→ What to produce
Can you copy each of the following lines out word for word, with nothing added, dropped, or changed?

→ Given records
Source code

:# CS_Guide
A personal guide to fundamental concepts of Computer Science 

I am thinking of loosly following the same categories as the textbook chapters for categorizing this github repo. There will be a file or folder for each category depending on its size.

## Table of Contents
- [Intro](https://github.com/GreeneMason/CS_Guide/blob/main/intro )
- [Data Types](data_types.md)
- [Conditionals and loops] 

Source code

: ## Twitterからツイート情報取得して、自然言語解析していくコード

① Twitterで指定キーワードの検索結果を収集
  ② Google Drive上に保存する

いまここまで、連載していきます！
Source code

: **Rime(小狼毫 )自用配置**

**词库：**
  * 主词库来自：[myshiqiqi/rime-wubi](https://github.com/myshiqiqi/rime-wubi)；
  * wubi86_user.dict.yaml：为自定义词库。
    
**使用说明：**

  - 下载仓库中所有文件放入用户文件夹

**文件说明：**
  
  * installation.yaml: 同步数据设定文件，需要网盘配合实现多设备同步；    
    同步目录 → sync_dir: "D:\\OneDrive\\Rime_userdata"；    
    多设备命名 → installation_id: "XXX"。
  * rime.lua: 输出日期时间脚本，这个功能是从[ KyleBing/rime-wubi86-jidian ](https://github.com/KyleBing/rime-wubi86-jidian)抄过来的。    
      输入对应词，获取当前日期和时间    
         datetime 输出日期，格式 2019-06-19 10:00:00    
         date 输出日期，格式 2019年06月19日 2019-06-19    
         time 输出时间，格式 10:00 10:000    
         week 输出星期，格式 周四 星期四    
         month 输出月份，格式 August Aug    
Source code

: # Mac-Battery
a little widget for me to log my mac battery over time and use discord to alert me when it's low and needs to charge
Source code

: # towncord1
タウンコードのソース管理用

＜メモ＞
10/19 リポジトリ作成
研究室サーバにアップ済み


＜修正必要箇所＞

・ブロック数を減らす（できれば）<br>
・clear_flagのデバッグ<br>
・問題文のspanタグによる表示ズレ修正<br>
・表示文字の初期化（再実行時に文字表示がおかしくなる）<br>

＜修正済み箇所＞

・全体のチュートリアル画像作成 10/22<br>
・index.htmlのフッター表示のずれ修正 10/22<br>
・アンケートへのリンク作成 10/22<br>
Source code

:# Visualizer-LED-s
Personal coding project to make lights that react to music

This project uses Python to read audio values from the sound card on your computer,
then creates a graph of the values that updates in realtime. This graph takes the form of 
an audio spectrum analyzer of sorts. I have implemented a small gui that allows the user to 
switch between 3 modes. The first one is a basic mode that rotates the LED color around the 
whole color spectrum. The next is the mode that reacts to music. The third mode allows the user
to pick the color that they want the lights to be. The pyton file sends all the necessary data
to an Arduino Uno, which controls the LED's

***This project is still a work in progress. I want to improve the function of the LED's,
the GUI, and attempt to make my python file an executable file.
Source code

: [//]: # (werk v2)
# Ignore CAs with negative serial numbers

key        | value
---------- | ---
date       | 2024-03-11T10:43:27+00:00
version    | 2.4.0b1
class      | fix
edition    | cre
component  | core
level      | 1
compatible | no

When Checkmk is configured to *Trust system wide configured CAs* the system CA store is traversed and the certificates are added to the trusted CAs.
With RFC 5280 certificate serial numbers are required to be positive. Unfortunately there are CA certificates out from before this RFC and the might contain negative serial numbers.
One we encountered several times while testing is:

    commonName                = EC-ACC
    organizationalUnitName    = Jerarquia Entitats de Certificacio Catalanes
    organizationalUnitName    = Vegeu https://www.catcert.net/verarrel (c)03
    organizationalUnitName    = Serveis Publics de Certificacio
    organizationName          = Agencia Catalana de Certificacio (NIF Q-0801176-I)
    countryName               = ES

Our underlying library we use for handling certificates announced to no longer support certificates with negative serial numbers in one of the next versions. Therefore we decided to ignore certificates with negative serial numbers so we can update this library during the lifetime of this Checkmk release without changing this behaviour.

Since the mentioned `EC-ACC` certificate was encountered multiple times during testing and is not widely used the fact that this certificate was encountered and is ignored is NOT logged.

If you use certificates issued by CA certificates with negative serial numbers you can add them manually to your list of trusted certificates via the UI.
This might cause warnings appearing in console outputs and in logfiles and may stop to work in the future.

→ Answer
Source code

:# CS_Guide
A personal guide to fundamental concepts of Computer Science 

I am thinking of loosly following the same categories as the textbook chapters for categorizing this github repo. There will be a file or folder for each category depending on its size.

## Table of Contents
- [Intro](https://github.com/GreeneMason/CS_Guide/blob/main/intro )
- [Data Types](data_types.md)
- [Conditionals and loops] 

Source code

: ## Twitterからツイート情報取得して、自然言語解析していくコード

① Twitterで指定キーワードの検索結果を収集
  ② Google Drive上に保存する

いまここまで、連載していきます！
Source code

: **Rime(小狼毫 )自用配置**

**词库：**
  * 主词库来自：[myshiqiqi/rime-wubi](https://github.com/myshiqiqi/rime-wubi)；
  * wubi86_user.dict.yaml：为自定义词库。
    
**使用说明：**

  - 下载仓库中所有文件放入用户文件夹

**文件说明：**
  
  * installation.yaml: 同步数据设定文件，需要网盘配合实现多设备同步；    
    同步目录 → sync_dir: "D:\\OneDrive\\Rime_userdata"；    
    多设备命名 → installation_id: "XXX"。
  * rime.lua: 输出日期时间脚本，这个功能是从[ KyleBing/rime-wubi86-jidian ](https://github.com/KyleBing/rime-wubi86-jidian)抄过来的。    
      输入对应词，获取当前日期和时间    
         datetime 输出日期，格式 2019-06-19 10:00:00    
         date 输出日期，格式 2019年06月19日 2019-06-19    
         time 输出时间，格式 10:00 10:000    
         week 输出星期，格式 周四 星期四    
         month 输出月份，格式 August Aug    
Source code

: # Mac-Battery
a little widget for me to log my mac battery over time and use discord to alert me when it's low and needs to charge
Source code

: # towncord1
タウンコードのソース管理用

＜メモ＞
10/19 リポジトリ作成
研究室サーバにアップ済み


＜修正必要箇所＞

・ブロック数を減らす（できれば）<br>
・clear_flagのデバッグ<br>
・問題文のspanタグによる表示ズレ修正<br>
・表示文字の初期化（再実行時に文字表示がおかしくなる）<br>

＜修正済み箇所＞

・全体のチュートリアル画像作成 10/22<br>
・index.htmlのフッター表示のずれ修正 10/22<br>
・アンケートへのリンク作成 10/22<br>
Source code

:# Visualizer-LED-s
Personal coding project to make lights that react to music

This project uses Python to read audio values from the sound card on your computer,
then creates a graph of the values that updates in realtime. This graph takes the form of 
an audio spectrum analyzer of sorts. I have implemented a small gui that allows the user to 
switch between 3 modes. The first one is a basic mode that rotates the LED color around the 
whole color spectrum. The next is the mode that reacts to music. The third mode allows the user
to pick the color that they want the lights to be. The pyton file sends all the necessary data
to an Arduino Uno, which controls the LED's

***This project is still a work in progress. I want to improve the function of the LED's,
the GUI, and attempt to make my python file an executable file.
Source code

: [//]: # (werk v2)
# Ignore CAs with negative serial numbers

key        | value
---------- | ---
date       | 2024-03-11T10:43:27+00:00
version    | 2.4.0b1
class      | fix
edition    | cre
component  | core
level      | 1
compatible | no

When Checkmk is configured to *Trust system wide configured CAs* the system CA store is traversed and the certificates are added to the trusted CAs.
With RFC 5280 certificate serial numbers are required to be positive. Unfortunately there are CA certificates out from before this RFC and the might contain negative serial numbers.
One we encountered several times while testing is:

    commonName                = EC-ACC
    organizationalUnitName    = Jerarquia Entitats de Certificacio Catalanes
    organizationalUnitName    = Vegeu https://www.catcert.net/verarrel (c)03
    organizationalUnitName    = Serveis Publics de Certificacio
    organizationName          = Agencia Catalana de Certificacio (NIF Q-0801176-I)
    countryName               = ES

Our underlying library we use for handling certificates announced to no longer support certificates with negative serial numbers in one of the next versions. Therefore we decided to ignore certificates with negative serial numbers so we can update this library during the lifetime of this Checkmk release without changing this behaviour.

Since the mentioned `EC-ACC` certificate was encountered multiple times during testing and is not widely used the fact that this certificate was encountered and is ignored is NOT logged.

If you use certificates issued by CA certificates with negative serial numbers you can add them manually to your list of trusted certificates via the UI.
This might cause warnings appearing in console outputs and in logfiles and may stop to work in the future.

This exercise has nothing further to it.